→ Assigned task:
Can you duplicate every line of the material word for word, leaving out the pictures?

Chart comprehension data
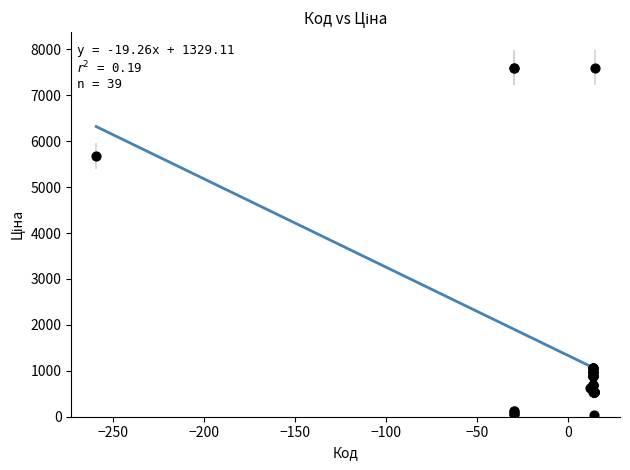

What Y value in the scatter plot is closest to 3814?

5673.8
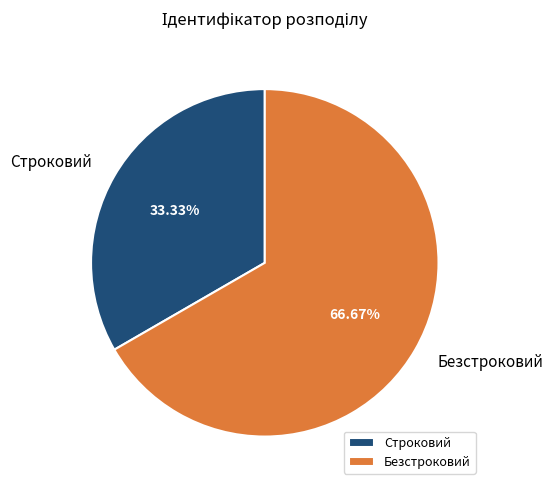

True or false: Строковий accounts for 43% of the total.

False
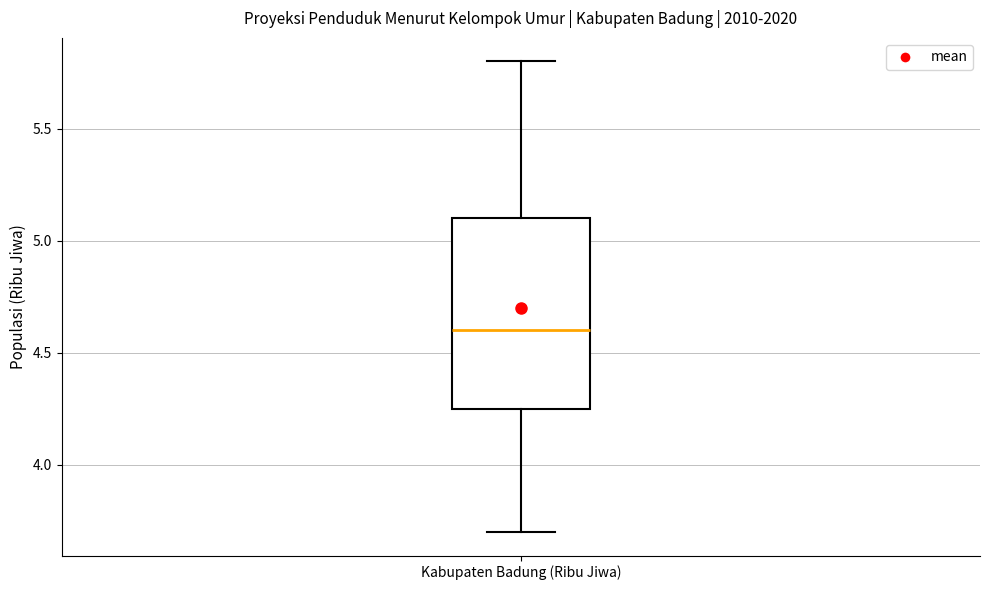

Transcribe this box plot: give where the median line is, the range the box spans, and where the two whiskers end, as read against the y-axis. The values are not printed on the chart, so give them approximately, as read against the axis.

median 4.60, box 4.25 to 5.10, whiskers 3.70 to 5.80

→ Solution:
What Y value in the scatter plot is closest to 3814?

5673.8

True or false: Строковий accounts for 43% of the total.

False

Transcribe this box plot: give where the median line is, the range the box spans, and where the two whiskers end, as read against the y-axis. The values are not printed on the chart, so give them approximately, as read against the axis.

median 4.60, box 4.25 to 5.10, whiskers 3.70 to 5.80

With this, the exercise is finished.